Provided passage:
--- START ---
This isn't to say that Apocalypse isn't worth seeing. From Maurizio Cattelan's knocked down Pope, through the Dream Temple by Mariko Mori, passing by the Chapman brother's Hell to end at the Jeff Koons' room the show is full of original cutting edge work. What it isn't though is a coherent show based around a meaningful theme. It might as well have taken a meaningless truism such as 'Hell's different for everyone' as its introduction rather than an invocation of the book of Revelations by St John. Reading the blurbs and catalogue pieces undermine rather than reinforce the sense of a single shared theme.
There was a good bit on the press day watching as venerable Royal Academicians were shoved by an unscrupulous and (perhaps) overzealous usher into Gregor Schneider's Cellar, a small narrow series of rooms that opens the show. That they didn't need to enter through this claustrophobic exhibit wasn't made clear resulting in several panic attacks while we were in attendance. Maybe it was all deliberate attempt to echo the Nazis piling bodies into ovens in Jake and Dinos' Hell. As the official website says of Schneider's piece:
"The cellar stands as kind of death. Plucked from the flow of construction and remodelling, it is reified as an exhibit, embodying the death of work itself. It is the failure of work, a hiatus, until such time as there is a return home and a re-engagement."
--- END ---
What to work on:
Name every artist that the passage about the Apocalypse show identifies as having work in the exhibition. The material after this point is separate from the passage about the Apocalypse show.

Stored data:
--- START ---
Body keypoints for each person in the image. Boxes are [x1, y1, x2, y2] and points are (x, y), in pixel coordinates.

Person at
--- END ---
--- START ---
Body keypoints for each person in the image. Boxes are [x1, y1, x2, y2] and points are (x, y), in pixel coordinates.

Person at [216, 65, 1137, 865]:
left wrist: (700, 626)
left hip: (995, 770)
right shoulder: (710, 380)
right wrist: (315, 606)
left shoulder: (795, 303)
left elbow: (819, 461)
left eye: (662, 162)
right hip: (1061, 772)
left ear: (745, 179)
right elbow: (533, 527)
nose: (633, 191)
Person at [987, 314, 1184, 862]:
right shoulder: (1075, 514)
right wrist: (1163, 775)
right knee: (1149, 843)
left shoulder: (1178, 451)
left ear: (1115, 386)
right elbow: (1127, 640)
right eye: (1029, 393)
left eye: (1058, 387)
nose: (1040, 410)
--- END ---
Output of the task:
Maurizio Cattelan, Mariko Mori, the Chapman brothers (Jake and Dinos), Jeff Koons, Gregor Schneider